Bruxelles, 06/03/2015 (Agence Europe) - Les institutions (BCE, FMI, Commission) et les autorités grecques informeront l'Eurogroupe, ce lundi 9 mars, des progrès effectués dans la perspective d'une reprise des discussions pour boucler la dernière mission de suivi.
Un haut fonctionnaire de l'UE a confirmé que la Grèce avait communiqué une liste plus détaillée de mesures à prendre rapidement et contenue dans une lettre reçue après la réunion préparatoire de l'Eurogroupe. Cette liste n'ayant pas été discutée avec les trois institutions, elle ne devrait pas servir de base aux discussions ministérielles, lundi. Le ministre grec devrait tout de même saisir l'occasion de détailler ces mesures.

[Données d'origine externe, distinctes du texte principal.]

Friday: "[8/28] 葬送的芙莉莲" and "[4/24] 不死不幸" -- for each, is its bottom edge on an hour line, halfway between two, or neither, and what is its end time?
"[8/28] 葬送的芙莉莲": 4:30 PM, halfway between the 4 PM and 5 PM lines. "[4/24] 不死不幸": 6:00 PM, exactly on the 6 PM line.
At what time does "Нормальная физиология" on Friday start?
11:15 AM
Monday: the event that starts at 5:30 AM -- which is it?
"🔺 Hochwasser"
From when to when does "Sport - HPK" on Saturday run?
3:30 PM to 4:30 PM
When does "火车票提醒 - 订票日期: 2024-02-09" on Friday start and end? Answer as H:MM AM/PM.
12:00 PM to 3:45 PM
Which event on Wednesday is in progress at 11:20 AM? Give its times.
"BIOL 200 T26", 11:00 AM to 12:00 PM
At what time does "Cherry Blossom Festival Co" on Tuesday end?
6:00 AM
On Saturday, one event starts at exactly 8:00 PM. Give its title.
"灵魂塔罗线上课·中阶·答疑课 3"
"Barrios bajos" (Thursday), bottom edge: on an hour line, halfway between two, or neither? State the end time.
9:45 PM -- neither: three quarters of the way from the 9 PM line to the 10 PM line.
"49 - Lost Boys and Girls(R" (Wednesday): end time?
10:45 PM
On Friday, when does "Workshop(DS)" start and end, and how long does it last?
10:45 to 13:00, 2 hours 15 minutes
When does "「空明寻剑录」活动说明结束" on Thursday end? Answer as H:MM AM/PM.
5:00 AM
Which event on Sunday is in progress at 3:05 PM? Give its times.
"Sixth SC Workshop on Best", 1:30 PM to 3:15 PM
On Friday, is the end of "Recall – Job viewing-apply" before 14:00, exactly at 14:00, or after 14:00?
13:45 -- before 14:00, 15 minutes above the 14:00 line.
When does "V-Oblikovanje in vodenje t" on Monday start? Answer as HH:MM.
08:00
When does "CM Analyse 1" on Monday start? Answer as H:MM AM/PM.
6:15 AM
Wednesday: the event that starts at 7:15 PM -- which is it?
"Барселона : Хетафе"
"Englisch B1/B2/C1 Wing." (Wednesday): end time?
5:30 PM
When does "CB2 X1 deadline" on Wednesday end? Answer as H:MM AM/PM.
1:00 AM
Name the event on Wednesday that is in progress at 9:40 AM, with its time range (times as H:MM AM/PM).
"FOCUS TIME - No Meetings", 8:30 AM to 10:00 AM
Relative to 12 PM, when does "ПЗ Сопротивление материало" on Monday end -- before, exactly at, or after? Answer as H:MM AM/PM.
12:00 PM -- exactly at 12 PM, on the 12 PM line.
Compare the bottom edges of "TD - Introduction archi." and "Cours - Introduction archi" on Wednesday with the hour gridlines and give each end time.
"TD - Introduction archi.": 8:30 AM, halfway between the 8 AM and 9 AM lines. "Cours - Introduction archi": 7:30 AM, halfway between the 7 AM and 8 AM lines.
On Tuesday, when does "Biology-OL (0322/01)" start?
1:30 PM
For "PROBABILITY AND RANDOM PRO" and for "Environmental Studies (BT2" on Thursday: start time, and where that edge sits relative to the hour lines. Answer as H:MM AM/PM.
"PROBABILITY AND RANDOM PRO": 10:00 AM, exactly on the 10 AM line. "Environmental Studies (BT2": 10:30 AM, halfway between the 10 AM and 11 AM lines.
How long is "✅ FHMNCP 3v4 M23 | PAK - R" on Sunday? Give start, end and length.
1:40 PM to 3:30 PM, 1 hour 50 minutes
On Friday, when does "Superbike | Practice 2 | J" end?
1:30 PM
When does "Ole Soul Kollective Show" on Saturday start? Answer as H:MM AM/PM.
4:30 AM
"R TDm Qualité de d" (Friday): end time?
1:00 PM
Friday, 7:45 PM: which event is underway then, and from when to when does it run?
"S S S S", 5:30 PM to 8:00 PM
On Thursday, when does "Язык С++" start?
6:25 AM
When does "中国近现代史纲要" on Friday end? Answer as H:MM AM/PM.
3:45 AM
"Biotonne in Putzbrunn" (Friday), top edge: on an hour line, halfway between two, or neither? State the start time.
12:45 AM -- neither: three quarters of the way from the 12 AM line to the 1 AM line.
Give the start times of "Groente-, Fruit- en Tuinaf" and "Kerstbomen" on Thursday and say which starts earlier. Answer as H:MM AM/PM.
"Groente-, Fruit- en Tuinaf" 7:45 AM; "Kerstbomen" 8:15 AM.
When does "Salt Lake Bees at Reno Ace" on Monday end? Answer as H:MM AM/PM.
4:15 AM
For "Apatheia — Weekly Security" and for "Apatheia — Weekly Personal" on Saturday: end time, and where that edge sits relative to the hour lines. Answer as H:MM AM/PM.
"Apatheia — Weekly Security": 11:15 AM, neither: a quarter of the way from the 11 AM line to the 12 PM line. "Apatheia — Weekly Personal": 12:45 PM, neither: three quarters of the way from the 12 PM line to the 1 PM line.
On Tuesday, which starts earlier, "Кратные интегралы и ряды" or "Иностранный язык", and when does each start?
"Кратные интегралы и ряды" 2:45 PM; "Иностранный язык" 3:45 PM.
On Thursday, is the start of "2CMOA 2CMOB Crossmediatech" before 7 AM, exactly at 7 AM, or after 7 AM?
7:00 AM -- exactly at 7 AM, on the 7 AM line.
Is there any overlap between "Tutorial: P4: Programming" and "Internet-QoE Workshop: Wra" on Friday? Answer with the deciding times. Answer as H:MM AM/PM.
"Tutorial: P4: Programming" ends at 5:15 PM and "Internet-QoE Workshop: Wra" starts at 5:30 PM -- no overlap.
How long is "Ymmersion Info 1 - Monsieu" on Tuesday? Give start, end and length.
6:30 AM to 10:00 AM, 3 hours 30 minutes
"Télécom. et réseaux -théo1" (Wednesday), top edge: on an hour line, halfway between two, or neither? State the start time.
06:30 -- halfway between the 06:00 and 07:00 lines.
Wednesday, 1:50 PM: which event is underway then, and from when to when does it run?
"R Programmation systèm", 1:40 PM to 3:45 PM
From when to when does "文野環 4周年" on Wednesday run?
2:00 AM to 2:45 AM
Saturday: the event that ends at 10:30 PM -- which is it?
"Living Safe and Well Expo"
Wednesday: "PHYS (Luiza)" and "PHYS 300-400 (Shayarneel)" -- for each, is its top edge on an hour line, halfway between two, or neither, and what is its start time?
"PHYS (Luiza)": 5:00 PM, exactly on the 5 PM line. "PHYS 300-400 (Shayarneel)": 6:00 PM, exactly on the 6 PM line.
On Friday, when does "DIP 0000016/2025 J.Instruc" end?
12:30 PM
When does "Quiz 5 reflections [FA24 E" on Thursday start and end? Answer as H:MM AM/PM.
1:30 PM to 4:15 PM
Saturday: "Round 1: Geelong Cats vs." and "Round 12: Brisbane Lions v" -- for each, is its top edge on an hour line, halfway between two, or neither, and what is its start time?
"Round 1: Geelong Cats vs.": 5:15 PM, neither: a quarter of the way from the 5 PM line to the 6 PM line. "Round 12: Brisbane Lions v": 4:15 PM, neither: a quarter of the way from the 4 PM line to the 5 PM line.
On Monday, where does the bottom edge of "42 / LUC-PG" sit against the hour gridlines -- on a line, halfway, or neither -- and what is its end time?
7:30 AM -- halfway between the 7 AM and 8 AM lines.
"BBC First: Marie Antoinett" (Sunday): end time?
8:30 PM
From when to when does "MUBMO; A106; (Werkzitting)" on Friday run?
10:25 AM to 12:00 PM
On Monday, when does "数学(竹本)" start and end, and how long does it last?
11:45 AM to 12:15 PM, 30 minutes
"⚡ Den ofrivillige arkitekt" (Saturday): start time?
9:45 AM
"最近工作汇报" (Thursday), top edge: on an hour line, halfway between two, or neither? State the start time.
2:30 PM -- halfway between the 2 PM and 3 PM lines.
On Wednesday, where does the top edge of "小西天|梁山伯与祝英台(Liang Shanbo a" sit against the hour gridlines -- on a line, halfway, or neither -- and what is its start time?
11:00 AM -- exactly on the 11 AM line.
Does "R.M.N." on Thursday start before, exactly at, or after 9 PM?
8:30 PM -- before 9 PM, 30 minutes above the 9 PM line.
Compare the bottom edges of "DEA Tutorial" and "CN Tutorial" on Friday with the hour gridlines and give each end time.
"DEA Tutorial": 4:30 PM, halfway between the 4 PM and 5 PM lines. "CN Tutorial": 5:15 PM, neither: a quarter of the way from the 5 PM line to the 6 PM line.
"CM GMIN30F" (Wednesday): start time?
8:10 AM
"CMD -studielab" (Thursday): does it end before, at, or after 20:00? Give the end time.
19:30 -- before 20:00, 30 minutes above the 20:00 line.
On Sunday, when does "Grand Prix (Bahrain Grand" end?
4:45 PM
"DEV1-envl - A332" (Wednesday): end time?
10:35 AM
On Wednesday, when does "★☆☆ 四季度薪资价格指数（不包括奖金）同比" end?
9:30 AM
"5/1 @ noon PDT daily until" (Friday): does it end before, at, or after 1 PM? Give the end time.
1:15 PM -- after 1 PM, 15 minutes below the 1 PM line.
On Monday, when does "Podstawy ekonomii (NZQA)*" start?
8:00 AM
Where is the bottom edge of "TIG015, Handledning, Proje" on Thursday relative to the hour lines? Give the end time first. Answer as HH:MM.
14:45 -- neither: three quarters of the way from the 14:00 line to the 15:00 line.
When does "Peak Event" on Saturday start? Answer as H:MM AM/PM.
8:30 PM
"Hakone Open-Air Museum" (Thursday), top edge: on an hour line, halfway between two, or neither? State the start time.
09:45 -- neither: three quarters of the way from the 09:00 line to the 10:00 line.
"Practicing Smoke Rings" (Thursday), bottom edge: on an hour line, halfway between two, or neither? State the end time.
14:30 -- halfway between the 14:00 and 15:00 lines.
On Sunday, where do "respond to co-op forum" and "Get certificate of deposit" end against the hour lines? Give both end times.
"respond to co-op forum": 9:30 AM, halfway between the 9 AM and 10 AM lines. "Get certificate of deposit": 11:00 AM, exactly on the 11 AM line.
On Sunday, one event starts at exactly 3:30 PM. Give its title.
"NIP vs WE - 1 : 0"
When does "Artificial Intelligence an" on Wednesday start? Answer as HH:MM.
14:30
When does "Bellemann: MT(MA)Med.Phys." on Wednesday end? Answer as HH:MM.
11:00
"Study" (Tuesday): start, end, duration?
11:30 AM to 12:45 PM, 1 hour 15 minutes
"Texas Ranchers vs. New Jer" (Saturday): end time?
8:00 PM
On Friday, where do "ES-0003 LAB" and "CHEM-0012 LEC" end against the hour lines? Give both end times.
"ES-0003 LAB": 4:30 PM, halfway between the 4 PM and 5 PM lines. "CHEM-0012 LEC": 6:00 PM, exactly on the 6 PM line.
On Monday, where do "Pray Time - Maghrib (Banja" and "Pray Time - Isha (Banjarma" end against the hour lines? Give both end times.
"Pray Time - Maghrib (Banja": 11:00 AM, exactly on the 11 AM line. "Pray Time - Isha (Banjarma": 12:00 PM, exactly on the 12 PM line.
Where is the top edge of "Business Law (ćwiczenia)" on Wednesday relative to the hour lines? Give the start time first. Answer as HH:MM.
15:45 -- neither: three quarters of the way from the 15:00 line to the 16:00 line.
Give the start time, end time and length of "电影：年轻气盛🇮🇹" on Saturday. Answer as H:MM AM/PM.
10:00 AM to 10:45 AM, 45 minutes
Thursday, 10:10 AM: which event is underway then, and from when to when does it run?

« Le rythme doit être accéléré, le contact entre les autorités grecques et les institutions doit être élargi et approfondi », a dit ce haut fonctionnaire, expliquant qu'en matière du financement de la Grèce la seule chose connue de l'Eurogroupe avec certitude était les échéances de remboursement à venir. À ce stade, aucune date n'est prévue pour la reprise de la mission à Athènes et il n'est pas clair si les institutions sont les bienvenues à Athènes.
La mission des créanciers d'Athènes doit en premier lieu déboucher sur un accord global au niveau technique, puis une liste d'actions préalables doit être définie et mise en oeuvre pour qu'un décaissement de l'aide européenne puisse avoir lieu. Il est en théorie possible que les actions préalables soient réparties dans le temps et donnent lieu à différents décaissements, « mais on en est encore loin », a dit ce haut fonctionnaire.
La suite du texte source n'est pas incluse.